Painting Pearls
In the late Lady Standing at a Virginal, Vermeer experimented with an original technique to depict the lady's pearl necklace. The degree to which the artist was able to distill the necklace's optical and physical properties with crude paint and brush is as daring in concept and execution as it is efficient.Perhaps, this pictorial solution was suggested by the aberrations produced by the images of unfocused camera obscura
Conceptually, for Vermeer, the demure musician's necklace was not so much an inventory of individual pearls held together with an unseen string, but an instantaneous, visual impression of a graceful, luminous accouterment, intimately bound to the lady who had the fortune to wear it.

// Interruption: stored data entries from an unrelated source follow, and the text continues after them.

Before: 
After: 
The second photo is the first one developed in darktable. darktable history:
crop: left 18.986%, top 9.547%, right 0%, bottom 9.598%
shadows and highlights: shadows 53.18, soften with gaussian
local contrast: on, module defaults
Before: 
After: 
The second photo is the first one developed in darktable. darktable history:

The peculiar technique he devised to realize his impression seems not to have been adopted by any other Dutch painter, even the great painting technician, Rembrandt van Rijn.

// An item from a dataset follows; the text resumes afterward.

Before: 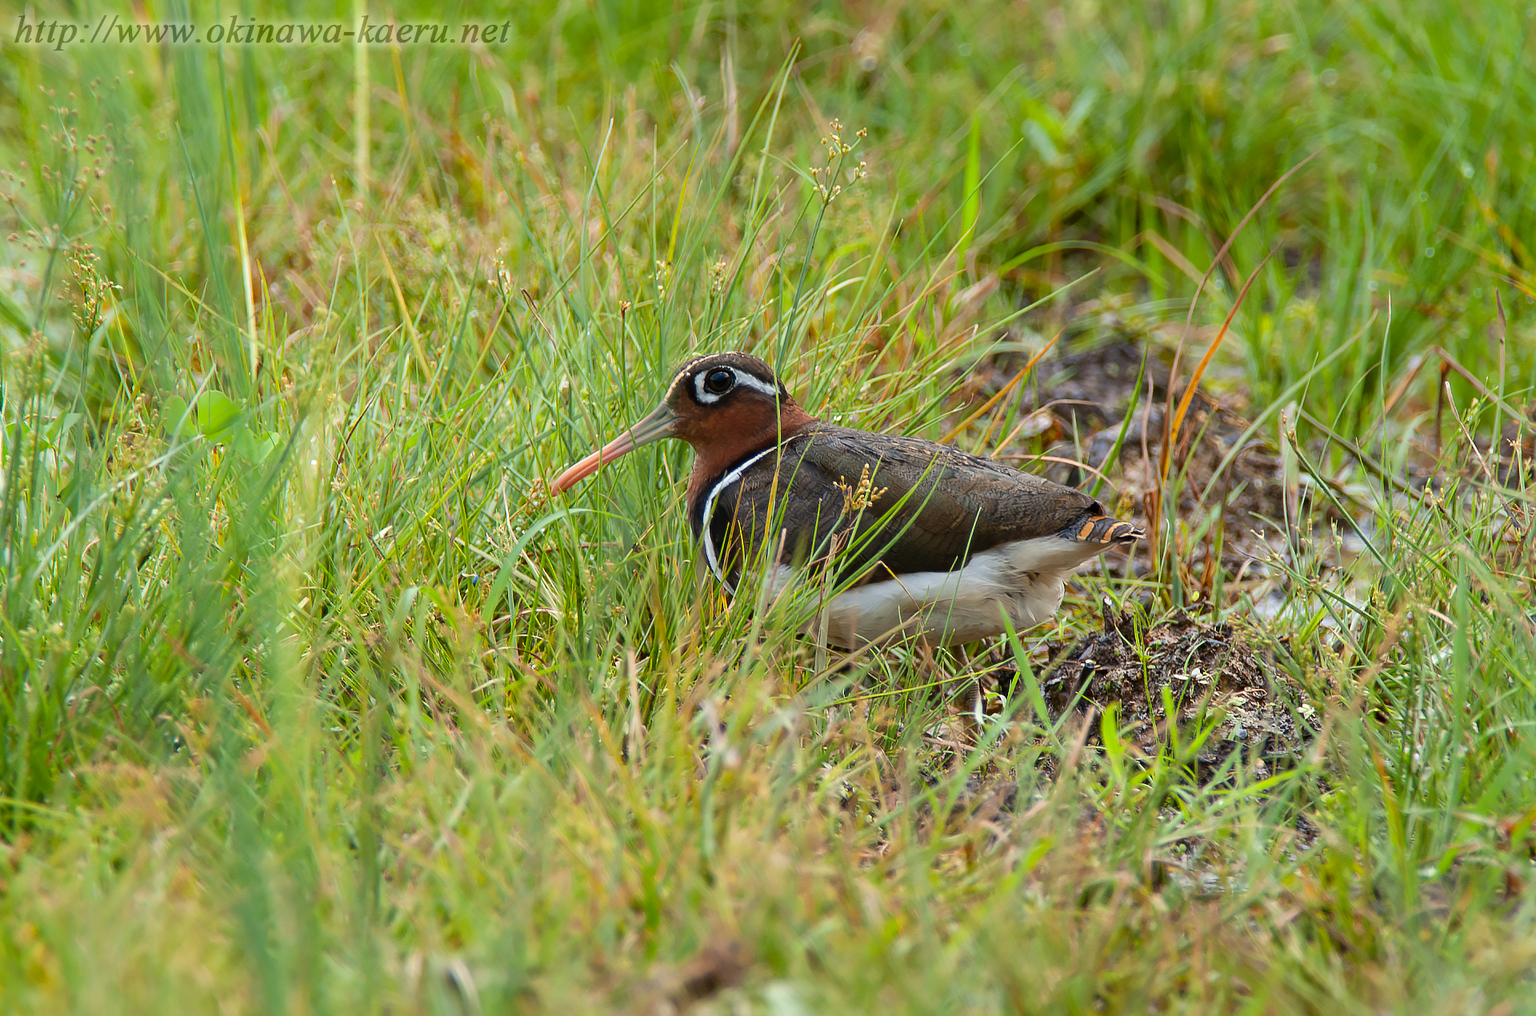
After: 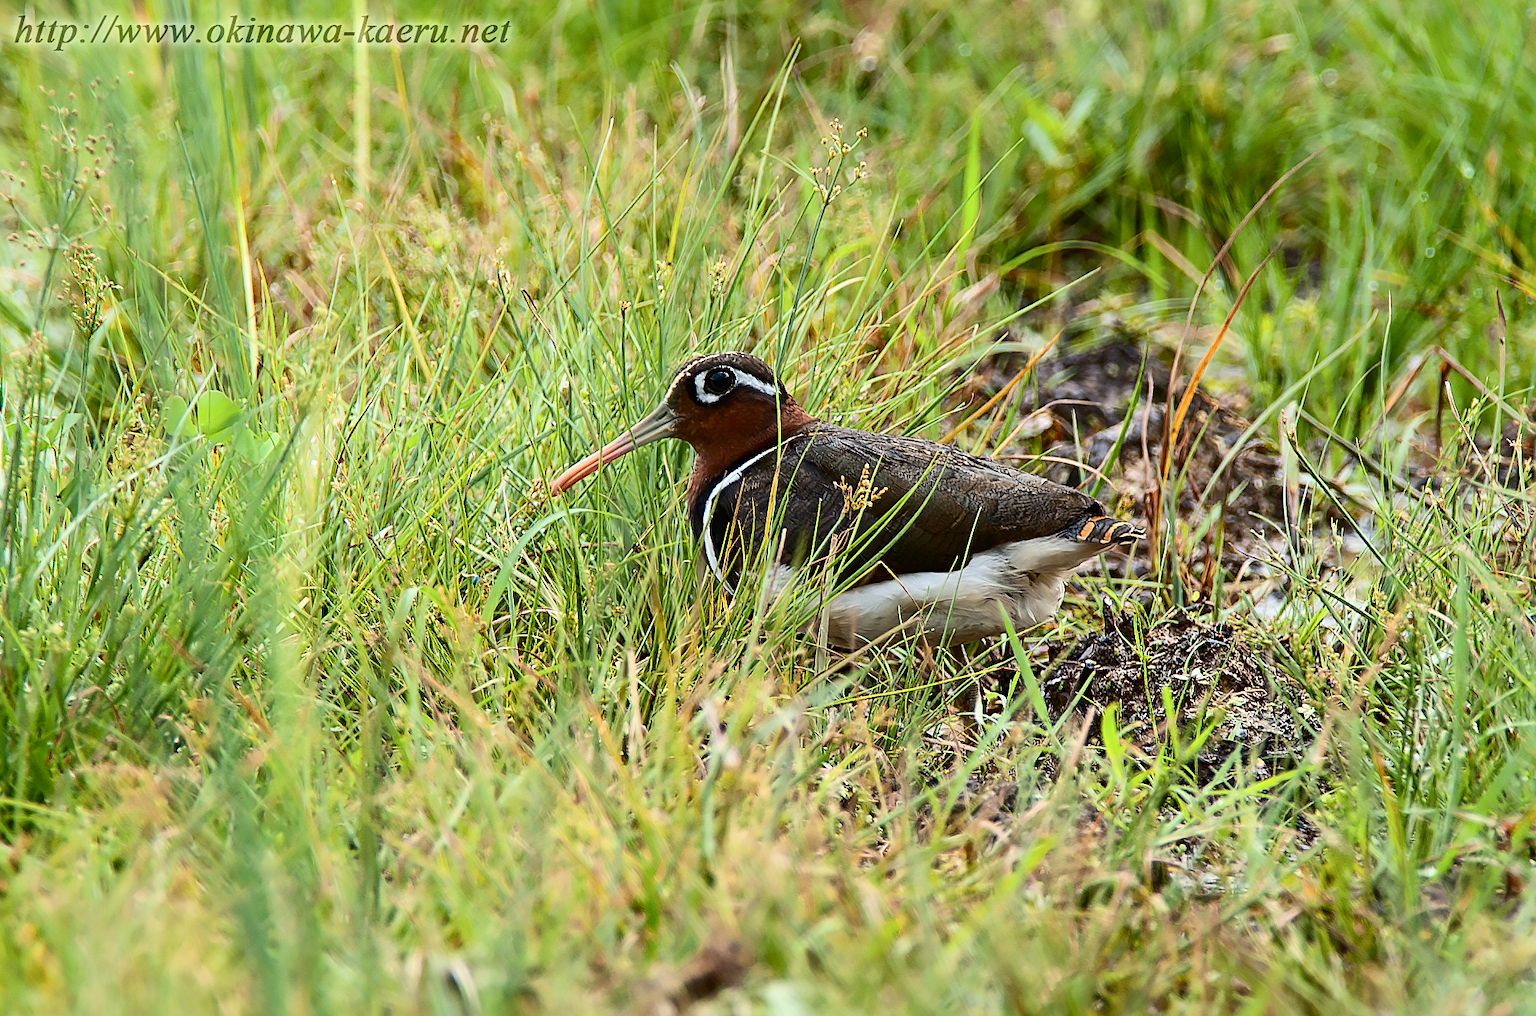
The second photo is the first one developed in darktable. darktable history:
sharpen: on, module defaults
contrast brightness saturation: contrast 0.297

To describe the hang of the lady's necklace and provide a base for the further definition, Vermeer first painted a thin elliptical band of light gray paint (probably wet in wet) into the light pink paint of the musician's neck. The contours of the gray band were delicately blended with the surrounding pink paint although the shapes of the individual pearls are completely ignored.
The softness of the band's contours suggests the pearls' unique, translucent nature, allowing the necklace, as it were, to delicately dissolve into the lady's tender flesh.
After the band of gray paint was thoroughly dry, Vermeer applied a sequence of nine perfectly globular daubs of thick, white paint at regular intervals in order to represent the highlight of the pearls that are exposed to direct light. The high relief of the highlights, brighter than any other passage of the painting, causes them to "stand up" from the flat surface of the canvas. From normal viewing distance, they appear almost like tiny points of natural light rather than dots of paint. As the pearls draw near to the left-hand contour of the lady's neck, the highlights begin to superimpose themselves upon the one another capturing the impression that the necklace wraps around and behind the lady's neck.
In this passage, Vermeer demonstrates his extraordinary ability to evoke the essential optical and poetic properties of pearl necklace. In addition, he confronts the spectator with the means by which this tiny illusion is achieved. The spectator is draw deeper into his undeclared mystery because he is constrained to question what he is really looking at: pearls or paint?
It may be no exaggeration to say that this passage, a veritable pictorial sleigh of hand, is one of the most sophisticated achievements of the work, conceptually out of reach of Vermeer's most talented colleagues.